About this task: Could you give back all of the following material word for word, leaving out the pictures?

The data:
_ _ _ _

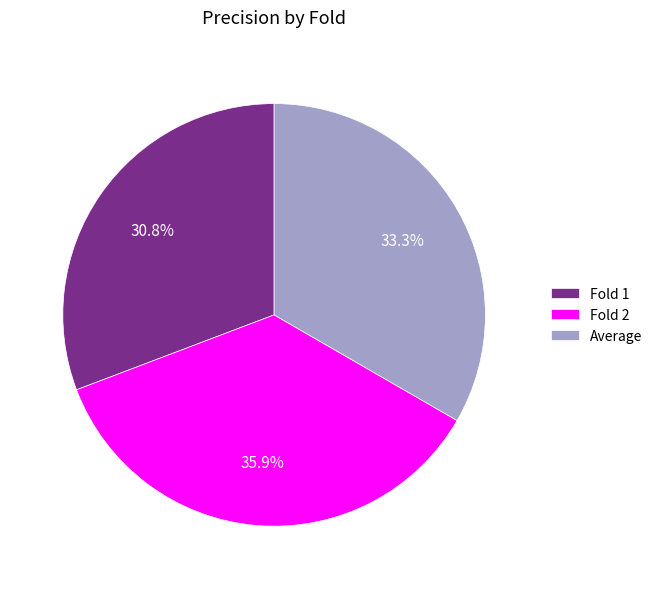

Approximately how many times larger is the value at Average compared to Fold 2?

0.9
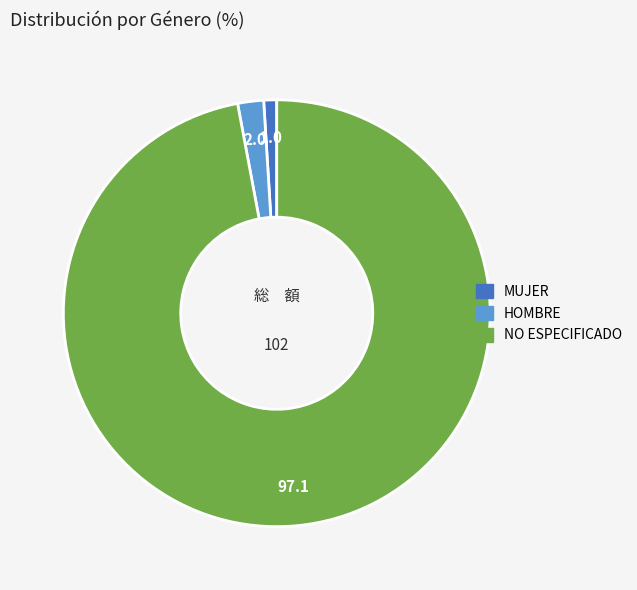

Do NO ESPECIFICADO and MUJER together represent more than half of the pie?

Yes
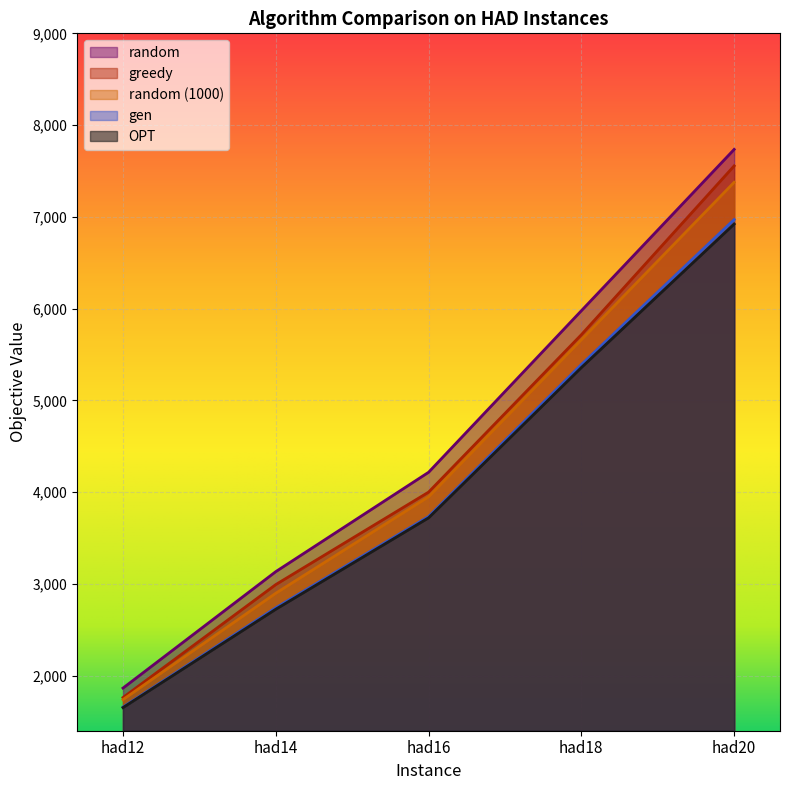

What is the total value across all series at had16?

19620.8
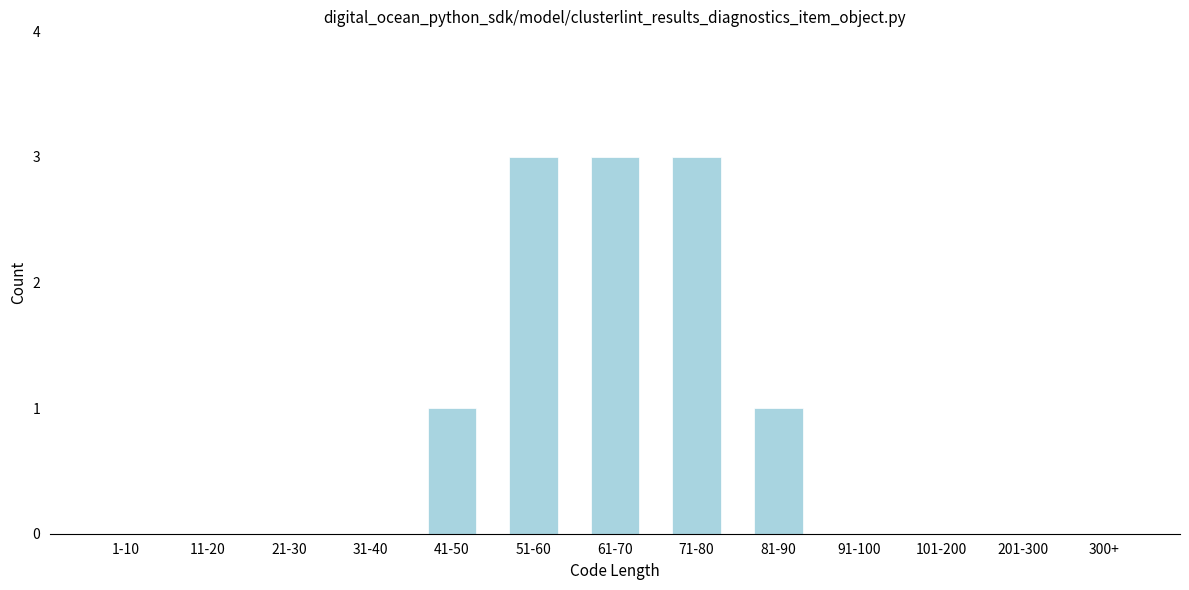

Reading right to left, transcribe all the data shown in this chart.

300+=0	201-300=0	101-200=0	91-100=0	81-90=1	71-80=3	61-70=3	51-60=3	41-50=1	31-40=0	21-30=0	11-20=0	1-10=0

_ _ _ _

Finished task:
Approximately how many times larger is the value at Average compared to Fold 2?

0.9

Do NO ESPECIFICADO and MUJER together represent more than half of the pie?

Yes

What is the total value across all series at had16?

19620.8

Reading right to left, transcribe all the data shown in this chart.

300+=0	201-300=0	101-200=0	91-100=0	81-90=1	71-80=3	61-70=3	51-60=3	41-50=1	31-40=0	21-30=0	11-20=0	1-10=0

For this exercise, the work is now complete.